Excerpted passage ▸
Time to catch up with all those award soirees we keep on getting invites for, but never seem to have time to go to.

First up is the famous Arthur C. Clarke Awards for the best science fiction novels of 2000.

First prize in the ACCs was claimed by a novel we haven't actually got around to reading yet, the oddly named Perdido Street Station, written by the even more improbably named China Miéville.

As well as a nice boost in sales - hell, we'll buy the book now seeing as the PR gonks in their publishers are obviously clueless enough to have missed us off the review copies list - China also gets a dosh prize of £2001 (ho ho).

Who from? Why the SF author who helped found the awards. That'll be Arthur C. Clarke, then.

Next year, this prize goes up to £2002. If they keep increasing it in a similar vein, by the year 2050, the prize money will - inflation adjusted - just about cover the cost of a Big Mac.

This prize is granted by a number of panelists chosen by luminaries from the British SF Foundation and the London Science Museum. Good job too. If we let the dirty unwashed public choose, we'd only get some frigging X-File TV tie-in book being voted through as the most popular work.

Other works which were nominated but didn't get first prize include the excellent Revelation Space by Alastair Reynolds, and the brilliant Cosmonaut Keep by Ken MacLeod. These we have read & totally recommend as fab books of the first order.

Two that got nominated which we didn't enjoy as much include Octavia E. Butler's Parable of the Talents and Mary Gentle's Ash: A Secret History. Maybe it's a boy thing?

The award was bestowed on a grinning China Miéville at a ceremony held at the London Science Museum on May 19th. Old Clarkey even made a VR appearance at the ceremony from the warmth of his Sri Lanka palace.

Meanwhile, on the USA's fantasy front, the Mythopoeic Society has just composed its list of front runners in the Mythopoeic Awards race.

These include Win Blevins' 'RavenShadow', Midori Snyder's ' Innamorati', Charles de Lint's 'Forests of the Heart', and 'The Sarantine Mosaic' by Guy Gavriel Kay.

Perhaps we are now showing our age at The Nest, because we haven't read any of these no-doubt notable fantasy tomes - although we are spared total embarrassment by actually having heard of Guy Gavriel Kay and Charles de Lint.

Which is more than we can say for Win and Midori. Although we think the latter might have been a character in Babylon Five.

Task instructions ▸ Copy the awards roundup from "These include Win" up to and including "Charles de Lint.", replacing "tomes" with "novels".

Available data ▸
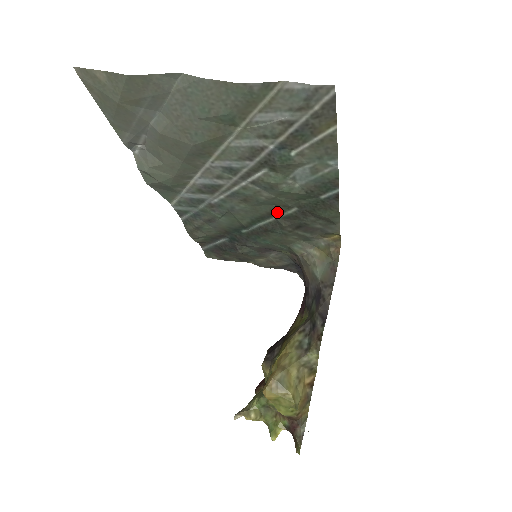
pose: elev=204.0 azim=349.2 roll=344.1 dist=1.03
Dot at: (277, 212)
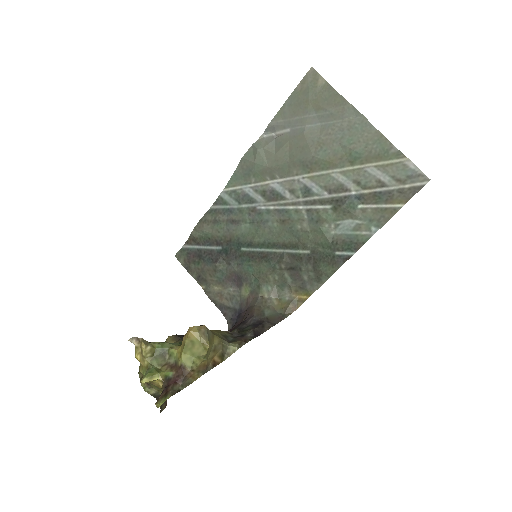
Dot at: (292, 247)
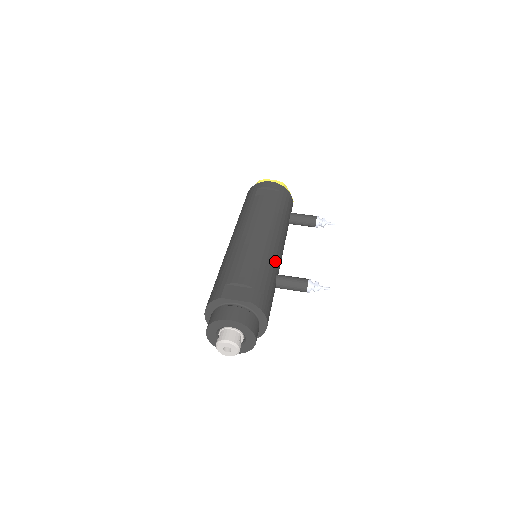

Problem solution ▸
These include Win Blevins' 'RavenShadow', Midori Snyder's ' Innamorati', Charles de Lint's 'Forests of the Heart', and 'The Sarantine Mosaic' by Guy Gavriel Kay.

Perhaps we are now showing our age at The Nest, because we haven't read any of these no-doubt notable fantasy novels - although we are spared total embarrassment by actually having heard of Guy Gavriel Kay and Charles de Lint.